A recently published study with major implications for ameliorating or preventing gene-triggered hypertrophic cardiomyopathy, a chronic form of heart muscle disease characterized by abnormal thickening and enlargement of the heart muscle that may also interfere with the function of the heart, suggests that pediatric cardiologists may soon be able to use drug therapy to block the onset of these abnormalities.

Hypertrophic cardiomyopathy can cause heart failure by stiffening the heart muscle and interfering with normal heart function. The condition sometimes causes sudden cardiac death when abnormal muscle cells and scar tissue lead to dangerous heart rhythms. Hypertrophic cardiomyopathy is the most common genetic disease of the heart, affecting one in 500 children. It is the most common cause of sudden cardiac death in young people and athletes.

The new study - the first of its kind and co-written by the Children's Hospital of Michigan DMC Pediatrician-in-Chief Steven Lipshultz, M.D. - showed that in many patients carrying these genes the abnormalities did not develop, or if they did develop they improved if treated for one to three years with a calcium channel-blocking drug called diltiazem. The drug helps block the effect of the gene mutations on the growth of heart muscle fibers.

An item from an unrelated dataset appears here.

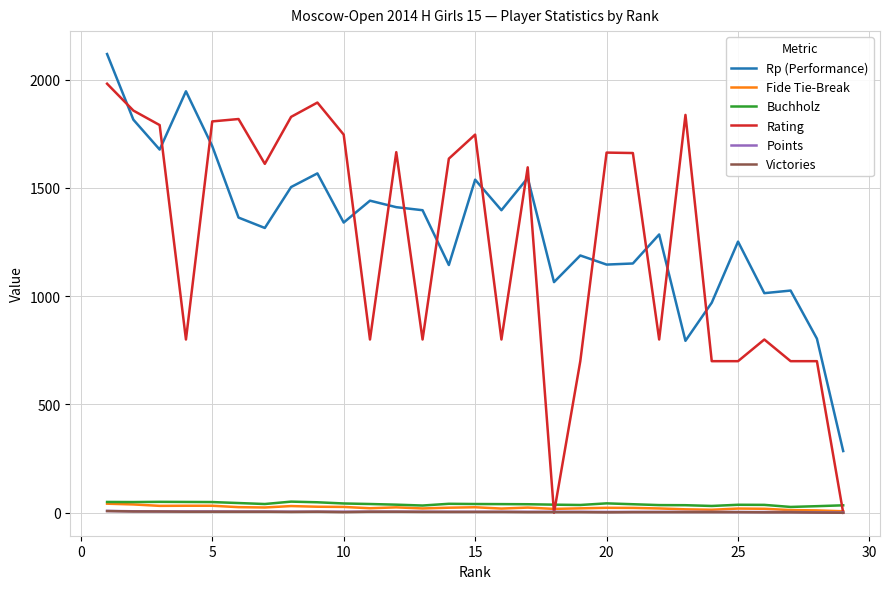

Which series has the widest spread of values?

Rating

"With this study, we are opening a new chapter in the book about heart care," said Dr. Lipshultz, who also chairs the Department of Pediatrics at the Wayne State University School of Medicine. "For the first time, we now have convincing evidence that drug therapy can protect patients from genetic mutations that lead to the abnormal heart development found in hypertrophic cardiomyopathy, a set of diseases that place affected children at increased risk for heart failure and sudden death.

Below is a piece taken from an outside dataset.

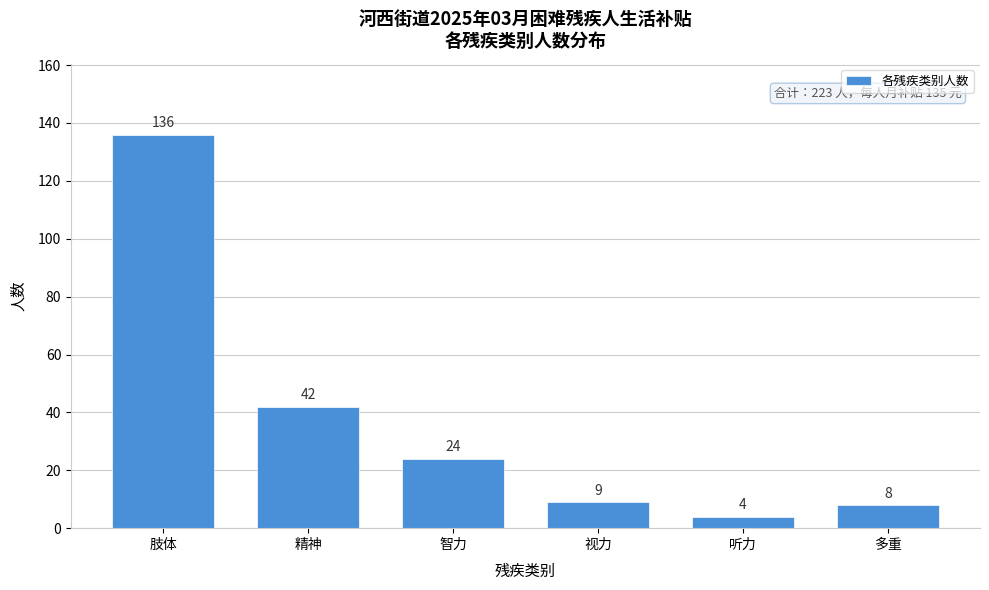

Reading left to right, list all the values displayed in this chart.

肢体=136	精神=42	智力=24	视力=9	听力=4	多重=8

"This study shows that if someone is carrying a mutated gene for hypertrophic cardiomyopathy but hasn't yet developed the disease - in other words, a patient who is 'genotype-positive but phenotype-negative' - we can prevent or delay the onset of the disease later in life by administering the drug therapy during the patient's earlier years. Further, the drug may also reduce the severity of associated diseases.

"This proof-of-concept study, funded by the United States National Heart, Lung, and Blood Institute of the National Institutes of Health and published in the Journal of the American College of Cardiology: Heart Failure, is an important milestone in the development of genetically-based therapies aimed at reducing the harmful effects of cardiac mutations," Dr. Lipshultz said.

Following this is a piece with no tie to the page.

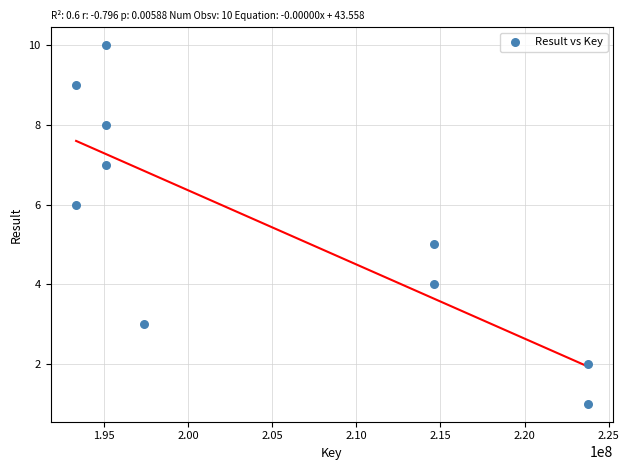

What is the range of Y values (max minus min)?

9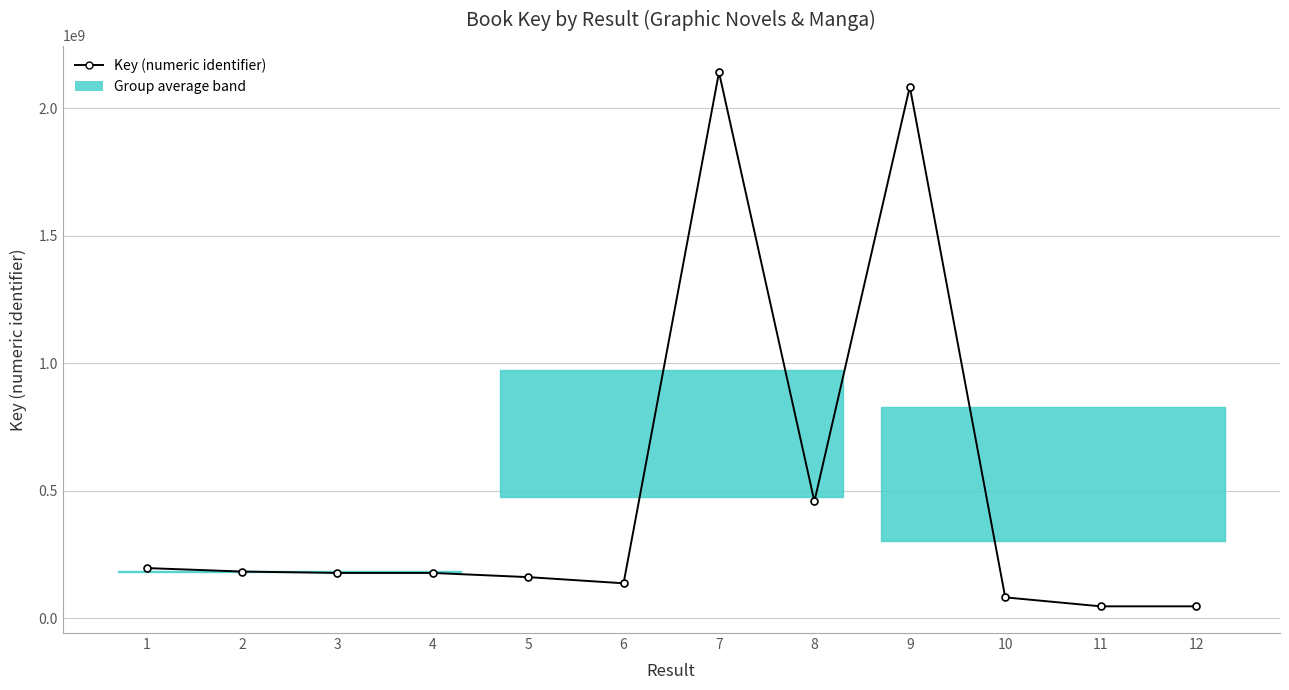

Does the chart have visible grid lines?

Yes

The study, "Diltiazem Treatment for Pre-Clinical Hypertrophic Cardiomyopathy Sarcomere Mutation Carriers", looked at the effectiveness of diltiazem in reducing the development of heart muscle abnormalities in 38 children and young adults with genetic mutations that can lead to eventual heart failure. The study found that after these patients were treated daily with the drug for periods ranging from 12 to 42 months, "... left-ventricular end-diastolic diameter improved toward normal" - a key step in preventing heart muscle abnormality or left ventricular hypertrophy with possible scar tissue formation, which can cause heart failure and sudden death.

The authors of the study, led by Carolyn Ho, M.D., of Harvard Medical School and including investigators from Wayne State University School of Medicine, Johns Hopkins University School of Medicine, Sydney Medical School, University of Navarra and the Howard Hughes Medical Institute, concluded: "Pre-clinical administration of diltiazem is safe and may improve early left ventricular remodeling (preventing heart muscle growth abnormality) in hypertrophic cardiomyopathy. This novel strategy merits further exploration."

Describing the breakthrough, Dr. Lipshultz said, "The gene mutations that cause the growth of too much heart muscle (hypertrophy) in children or young adults contribute to the leading cause of sudden death in young adults in the United States. But this study tells us that if you can prevent the onset or ameliorate the course of cardiomyopathy in a child with a gene mutation you may be able prevent or reduce the risk for heart failure and sudden death that will occur in some affected children.

"The first thing we aim for in pediatrics is prevention, and this study describes a truly exciting prospect - the likelihood that we will soon begin treating children with a heart failure-causing gene mutation long before the development of the muscle abnormality that causes the failure."

Dr. Lipshultz, an internationally recognized expert on pediatric cardiac care who 25 years ago led the effort to found the nation's only NIH-funded registry of pediatric cardiomyopathy and who has published numerous studies in pediatric cardiology and pediatric oncology, described the study as "a compelling example of how clinical research can help children. Such advancements continue to create a better future for our patients.

"What's very promising here is the idea that if you know you carry the gene, and you know you can get treated for it early, then you have a good chance of winding up with a more normal heart in spite of the genetic mutation," he said. "More science here may be capable of transforming life with less fear and disease because hypertrophic cardiomyopathy changes the lives, routine and future of affected children and their families, and also the way the world thinks about it.

"As a pediatrician who's treated many children with heart abnormalities that can have tragic consequences, I can't think of a better example of how cutting-edge research is helping establish innovative care with new therapies to create better outcomes for patients right here at the Children's Hospital of Michigan."